Despite this procedural posture, the majority writes the following: “Assuming that the Arizona Trust was an irrevocable trust, it does not appear that Sims attempted to alter or modify that trust by her 1999 amendment to her Illinois Trust.” 367 Ill. App. 3d at 232. This phraseology betrays the majority’s unwillingness to concede what plaintiff has already conceded — the Arizona Trust was irrevocable. But, the majority states, assuming the Arizona Trust was irrevocable, the 1999 amendment to the Illinois Trust did not constitute a change in the Arizona Trust (presumably because an irrevocable trust, by definition, cannot be so modified), but, instead, merely constituted an effort by Sims to make “clear what the language of the Arizona Trust already seemed to require.” 367 Ill. App. 3d at 232. Thus, the majority creates in Illinois the doctrine of “Irrevocable Trust (Sort Of),” which means that even if a trust is irrevocable, it may be subject to “clarification” eight years after the fact to “explain” what its terms meant.
The majority is not clear regarding the scope of this new doctrine. That is, can such “clarification” occur only in subsequent trust documents, or would some other legal document (like a will) suffice? In addition, what would be the effect of a letter the settlor writes to the trustee eight years after the creation of the trust, indicating her “clarification” of the terms of the trust?
II. THE TRUSTEE’S DISCRETION
In my judgment, the key to this case is the extraordinary language Sims used in empowering the trustee of the Arizona Trust — language that literally could hardly be stronger in expressing her intent.
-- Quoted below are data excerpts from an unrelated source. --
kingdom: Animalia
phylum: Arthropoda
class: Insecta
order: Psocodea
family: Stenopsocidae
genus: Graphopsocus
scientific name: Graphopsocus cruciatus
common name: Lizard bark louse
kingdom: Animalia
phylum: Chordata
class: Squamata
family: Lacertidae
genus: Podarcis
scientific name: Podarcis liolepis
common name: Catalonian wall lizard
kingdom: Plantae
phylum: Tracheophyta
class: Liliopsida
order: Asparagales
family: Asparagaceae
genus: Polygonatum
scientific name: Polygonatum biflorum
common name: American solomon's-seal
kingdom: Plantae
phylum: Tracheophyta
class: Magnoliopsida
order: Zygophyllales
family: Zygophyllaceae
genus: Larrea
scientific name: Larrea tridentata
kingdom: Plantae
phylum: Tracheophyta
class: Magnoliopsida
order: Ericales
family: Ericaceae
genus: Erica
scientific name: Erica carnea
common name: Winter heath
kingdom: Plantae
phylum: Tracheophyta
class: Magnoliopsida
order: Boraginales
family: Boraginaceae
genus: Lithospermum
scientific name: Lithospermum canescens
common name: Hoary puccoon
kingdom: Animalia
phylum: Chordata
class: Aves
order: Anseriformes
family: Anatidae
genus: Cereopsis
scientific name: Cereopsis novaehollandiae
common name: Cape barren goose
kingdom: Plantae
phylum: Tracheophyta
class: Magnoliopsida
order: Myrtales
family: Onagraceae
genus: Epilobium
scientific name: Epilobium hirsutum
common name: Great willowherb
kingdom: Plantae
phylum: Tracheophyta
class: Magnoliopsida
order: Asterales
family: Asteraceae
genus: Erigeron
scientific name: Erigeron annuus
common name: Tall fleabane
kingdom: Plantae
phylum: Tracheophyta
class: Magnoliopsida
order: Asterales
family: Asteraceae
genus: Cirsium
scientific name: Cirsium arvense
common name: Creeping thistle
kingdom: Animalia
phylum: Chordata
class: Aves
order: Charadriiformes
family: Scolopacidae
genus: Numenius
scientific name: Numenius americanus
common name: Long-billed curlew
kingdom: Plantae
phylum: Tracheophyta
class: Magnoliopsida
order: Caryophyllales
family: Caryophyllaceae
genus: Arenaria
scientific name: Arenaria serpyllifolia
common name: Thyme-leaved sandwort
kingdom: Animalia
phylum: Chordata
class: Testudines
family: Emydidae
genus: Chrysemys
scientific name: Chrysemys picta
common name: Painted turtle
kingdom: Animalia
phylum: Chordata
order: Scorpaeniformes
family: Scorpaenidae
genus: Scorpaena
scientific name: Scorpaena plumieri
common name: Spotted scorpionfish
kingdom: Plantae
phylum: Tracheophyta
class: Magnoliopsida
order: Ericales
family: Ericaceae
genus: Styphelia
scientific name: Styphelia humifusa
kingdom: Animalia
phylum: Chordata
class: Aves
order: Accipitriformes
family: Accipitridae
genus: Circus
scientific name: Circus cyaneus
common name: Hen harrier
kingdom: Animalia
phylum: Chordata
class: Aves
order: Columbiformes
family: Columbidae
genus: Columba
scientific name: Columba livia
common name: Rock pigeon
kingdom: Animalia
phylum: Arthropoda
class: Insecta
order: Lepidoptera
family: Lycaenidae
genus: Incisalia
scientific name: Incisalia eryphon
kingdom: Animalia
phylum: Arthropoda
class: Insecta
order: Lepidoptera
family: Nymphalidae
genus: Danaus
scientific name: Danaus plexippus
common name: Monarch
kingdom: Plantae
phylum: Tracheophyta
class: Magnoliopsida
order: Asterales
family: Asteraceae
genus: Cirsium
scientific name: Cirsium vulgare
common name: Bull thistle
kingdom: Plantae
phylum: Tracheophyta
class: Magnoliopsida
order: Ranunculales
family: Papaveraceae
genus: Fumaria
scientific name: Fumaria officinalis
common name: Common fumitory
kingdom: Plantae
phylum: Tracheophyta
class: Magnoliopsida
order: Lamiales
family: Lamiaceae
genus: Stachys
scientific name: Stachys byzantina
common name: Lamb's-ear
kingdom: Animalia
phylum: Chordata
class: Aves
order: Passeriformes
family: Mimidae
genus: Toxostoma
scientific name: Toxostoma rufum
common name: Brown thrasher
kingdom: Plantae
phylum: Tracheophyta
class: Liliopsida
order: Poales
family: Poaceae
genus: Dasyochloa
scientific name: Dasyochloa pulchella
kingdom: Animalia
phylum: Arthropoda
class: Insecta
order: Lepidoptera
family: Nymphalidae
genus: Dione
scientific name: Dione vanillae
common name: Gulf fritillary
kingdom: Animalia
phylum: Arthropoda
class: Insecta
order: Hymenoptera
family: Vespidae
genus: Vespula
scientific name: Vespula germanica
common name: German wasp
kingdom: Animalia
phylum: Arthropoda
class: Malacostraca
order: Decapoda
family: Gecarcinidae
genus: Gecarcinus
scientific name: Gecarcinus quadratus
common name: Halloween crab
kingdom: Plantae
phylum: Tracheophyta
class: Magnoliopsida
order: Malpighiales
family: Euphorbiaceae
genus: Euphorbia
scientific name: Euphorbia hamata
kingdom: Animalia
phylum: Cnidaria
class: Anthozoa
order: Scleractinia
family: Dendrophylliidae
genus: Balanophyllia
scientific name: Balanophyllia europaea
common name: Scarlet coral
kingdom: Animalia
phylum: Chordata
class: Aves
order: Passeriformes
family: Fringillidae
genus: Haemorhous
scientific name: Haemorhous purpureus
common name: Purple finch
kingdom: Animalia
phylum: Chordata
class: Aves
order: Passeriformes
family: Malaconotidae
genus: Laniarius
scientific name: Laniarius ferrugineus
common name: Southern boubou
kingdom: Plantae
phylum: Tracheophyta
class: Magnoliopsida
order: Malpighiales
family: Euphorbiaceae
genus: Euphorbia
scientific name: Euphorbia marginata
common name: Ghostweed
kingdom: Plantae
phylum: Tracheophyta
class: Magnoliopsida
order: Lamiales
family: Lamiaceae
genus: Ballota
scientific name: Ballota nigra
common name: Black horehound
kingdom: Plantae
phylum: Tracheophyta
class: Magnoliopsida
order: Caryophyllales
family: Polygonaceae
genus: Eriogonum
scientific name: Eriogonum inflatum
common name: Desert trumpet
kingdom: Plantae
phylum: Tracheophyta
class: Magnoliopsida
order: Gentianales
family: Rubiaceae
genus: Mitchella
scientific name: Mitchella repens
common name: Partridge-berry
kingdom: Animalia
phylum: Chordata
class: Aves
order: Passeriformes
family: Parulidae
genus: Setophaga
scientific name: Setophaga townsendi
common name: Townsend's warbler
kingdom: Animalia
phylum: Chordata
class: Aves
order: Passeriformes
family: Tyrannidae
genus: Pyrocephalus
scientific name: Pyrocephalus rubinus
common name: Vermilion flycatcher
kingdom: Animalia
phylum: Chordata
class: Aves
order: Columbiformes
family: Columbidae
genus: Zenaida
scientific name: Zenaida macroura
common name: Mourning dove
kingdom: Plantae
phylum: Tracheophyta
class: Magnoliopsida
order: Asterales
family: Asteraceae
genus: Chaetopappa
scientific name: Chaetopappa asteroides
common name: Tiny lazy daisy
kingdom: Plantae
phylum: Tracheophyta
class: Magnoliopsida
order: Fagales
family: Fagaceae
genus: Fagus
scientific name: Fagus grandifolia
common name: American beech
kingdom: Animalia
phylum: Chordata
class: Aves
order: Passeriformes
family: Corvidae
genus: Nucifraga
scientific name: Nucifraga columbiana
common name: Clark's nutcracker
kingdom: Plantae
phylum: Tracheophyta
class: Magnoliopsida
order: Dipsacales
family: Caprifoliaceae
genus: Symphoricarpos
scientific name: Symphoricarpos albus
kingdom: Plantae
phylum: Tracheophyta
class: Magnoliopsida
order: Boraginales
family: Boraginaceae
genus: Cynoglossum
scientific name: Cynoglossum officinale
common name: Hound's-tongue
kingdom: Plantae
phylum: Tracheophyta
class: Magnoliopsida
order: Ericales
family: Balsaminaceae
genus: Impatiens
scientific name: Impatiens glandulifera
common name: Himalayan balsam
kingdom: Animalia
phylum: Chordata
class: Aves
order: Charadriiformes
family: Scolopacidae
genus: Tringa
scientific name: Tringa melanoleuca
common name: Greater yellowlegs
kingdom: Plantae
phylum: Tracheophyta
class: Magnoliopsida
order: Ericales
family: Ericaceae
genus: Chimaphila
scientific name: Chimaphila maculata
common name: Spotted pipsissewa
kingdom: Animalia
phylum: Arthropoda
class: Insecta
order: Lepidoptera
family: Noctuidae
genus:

The Arizona Trust provides that the trustee’s “discretion in making or not making disbursements of income or principal from this trust is final.” That would be a strong statement by itself, but just in case someone might have missed its significance, the trust goes on to provide that the trustee’s discretion is final “even if found arbitrary.” Again, an extraordinary statement. But just in case someone still missed its import, the trust instrument goes even further, stating that the trustee’s discretion is “final even if found unreasonable.” Then, just in case any lingering doubt could somehow exist as to the scope of the trustee’s discretion, this sentence concludes as follows: “trustee’s sole and independent judgment being the criterion upon which any disbursements are made or withheld.” An interesting exercise for the majority would be to ask: Assuming Sims in fact wished to grant the trustee essentially unlimited discretion, what additional language could she have employed to make her wishes clear?
III. THE AMBIGUITY AS TO THE PURPOSE OF THE TRUST
The majority is correct that the creation of multiple trusts in this case creates some ambiguity regarding both their purpose and their relationship to each other. However, no ambiguity exists regarding Sims’ wish as to who was empowered to resolve all such questions regarding any disbursements from the Arizona Trust: the trustee of the Arizona Trust possessed essentially unlimited discretion — that is, the trustee was to make disbursements from that trust in his sole discretion, even if someone else might find his exercise of that discretion arbitrary or unreasonable.
Last, I note that this case does not involve any reimbursement of, or claim made by, any governmental agency. Here, plenty of money was available in both trusts at all times to address all of Sims’ then-current and future needs. In fact, even after the trustee of the Arizona Trust refused to pay anything regarding Sims’ expenses before she died, the Illinois Trust (which paid all of those expenses) still contained over $60,000.